__Provided entries__.

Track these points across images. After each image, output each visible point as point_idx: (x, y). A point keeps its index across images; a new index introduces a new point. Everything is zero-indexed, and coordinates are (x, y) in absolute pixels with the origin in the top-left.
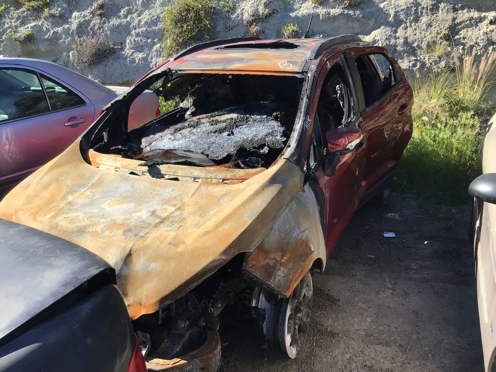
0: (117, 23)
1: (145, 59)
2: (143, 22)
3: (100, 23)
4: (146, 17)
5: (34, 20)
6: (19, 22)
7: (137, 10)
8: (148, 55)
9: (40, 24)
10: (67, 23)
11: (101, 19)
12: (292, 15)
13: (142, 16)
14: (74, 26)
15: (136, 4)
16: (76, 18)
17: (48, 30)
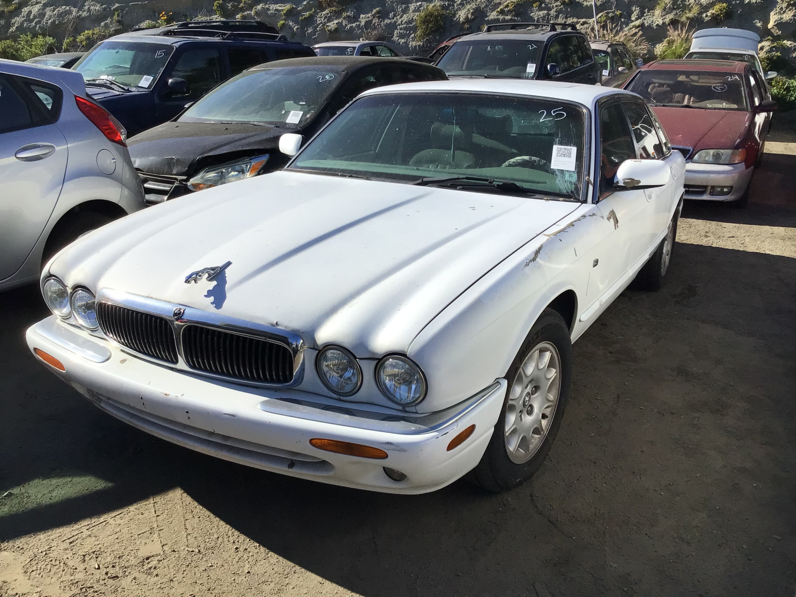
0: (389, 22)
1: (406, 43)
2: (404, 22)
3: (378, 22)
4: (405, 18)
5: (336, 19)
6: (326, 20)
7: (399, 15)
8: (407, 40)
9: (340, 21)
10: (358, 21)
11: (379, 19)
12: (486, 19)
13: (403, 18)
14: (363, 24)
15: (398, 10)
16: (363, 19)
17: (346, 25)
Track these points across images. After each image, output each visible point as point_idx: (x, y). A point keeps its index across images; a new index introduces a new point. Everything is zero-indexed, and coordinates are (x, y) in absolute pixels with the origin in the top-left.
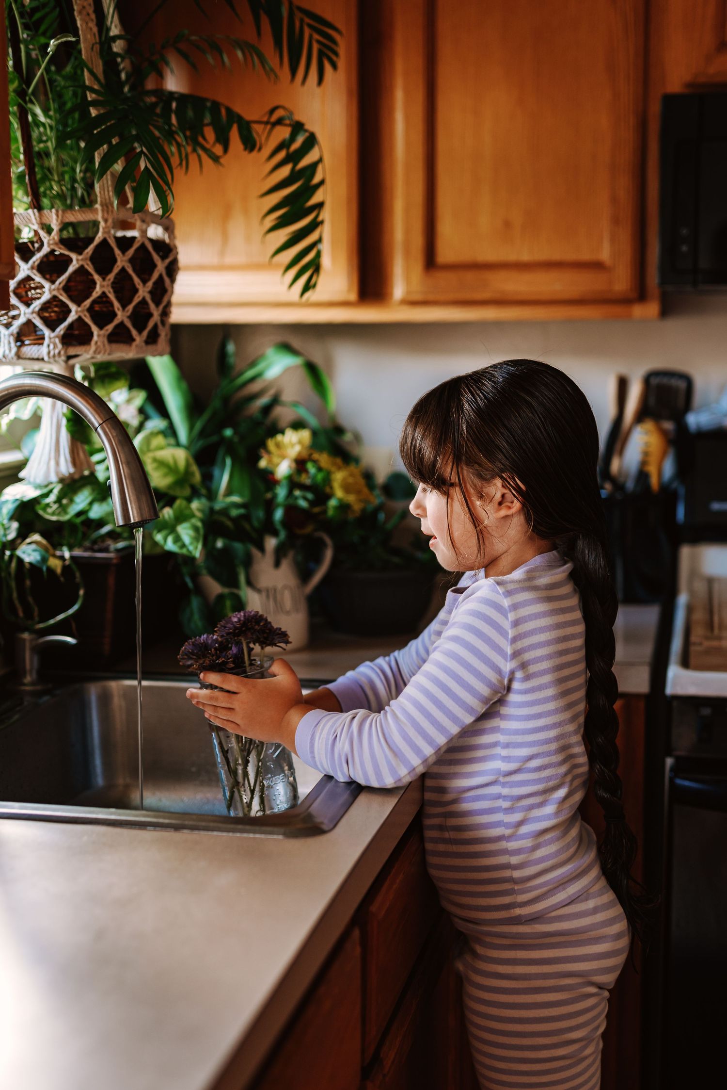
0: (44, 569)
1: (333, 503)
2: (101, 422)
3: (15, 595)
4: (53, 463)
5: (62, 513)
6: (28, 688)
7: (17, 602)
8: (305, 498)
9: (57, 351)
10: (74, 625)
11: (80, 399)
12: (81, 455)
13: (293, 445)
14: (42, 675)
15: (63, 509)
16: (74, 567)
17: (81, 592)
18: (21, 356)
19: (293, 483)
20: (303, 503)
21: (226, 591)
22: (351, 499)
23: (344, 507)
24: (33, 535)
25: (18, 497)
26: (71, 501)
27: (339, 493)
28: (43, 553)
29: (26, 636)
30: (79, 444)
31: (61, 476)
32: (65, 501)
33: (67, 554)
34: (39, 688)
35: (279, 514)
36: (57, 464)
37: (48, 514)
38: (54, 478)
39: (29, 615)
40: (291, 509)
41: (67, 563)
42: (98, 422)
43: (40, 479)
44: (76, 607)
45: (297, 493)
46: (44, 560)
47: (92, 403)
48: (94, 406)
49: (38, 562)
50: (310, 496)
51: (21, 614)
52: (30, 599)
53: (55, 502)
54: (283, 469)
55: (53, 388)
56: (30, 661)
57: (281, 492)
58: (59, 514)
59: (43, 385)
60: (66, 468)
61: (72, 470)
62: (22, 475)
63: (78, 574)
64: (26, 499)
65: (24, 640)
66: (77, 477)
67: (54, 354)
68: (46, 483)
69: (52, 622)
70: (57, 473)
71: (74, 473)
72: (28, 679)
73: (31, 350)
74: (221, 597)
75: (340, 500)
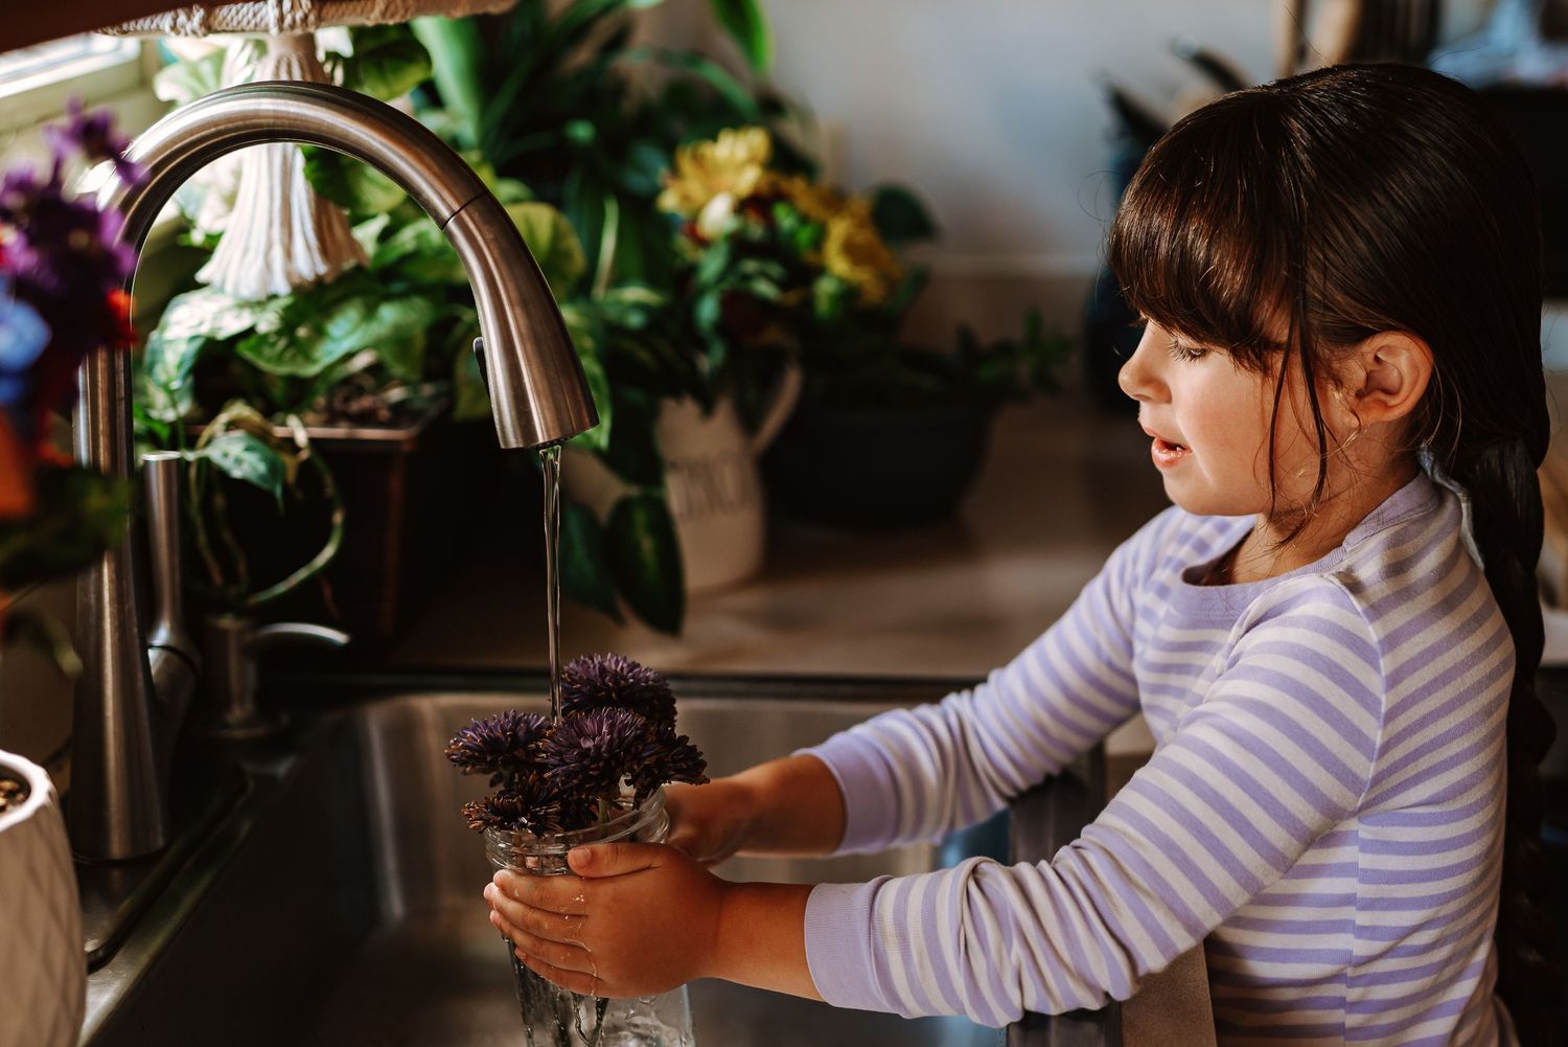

__The task__.
Retype the listing word for word, starting from its first line and ending after the line that contains "17: (346, 25)". Leave the picture lines out of your copy.

__Answer for the task__.
Track these points across images. After each image, output each visible point as point_idx: (x, y). A point keeps its index across images; a new index introduces a new point. Everything is zero-indexed, and coordinates are (x, y) in absolute pixels with the origin in the top-left.
0: (117, 23)
1: (145, 59)
2: (143, 22)
3: (100, 23)
4: (146, 17)
5: (34, 20)
6: (19, 22)
7: (137, 10)
8: (148, 55)
9: (40, 24)
10: (67, 23)
11: (101, 19)
12: (292, 15)
13: (142, 16)
14: (74, 26)
15: (136, 4)
16: (76, 18)
17: (48, 30)
0: (389, 22)
1: (406, 43)
2: (404, 22)
3: (378, 22)
4: (405, 18)
5: (336, 19)
6: (326, 20)
7: (399, 15)
8: (407, 40)
9: (340, 21)
10: (358, 21)
11: (379, 19)
12: (486, 19)
13: (403, 18)
14: (363, 24)
15: (398, 10)
16: (363, 19)
17: (346, 25)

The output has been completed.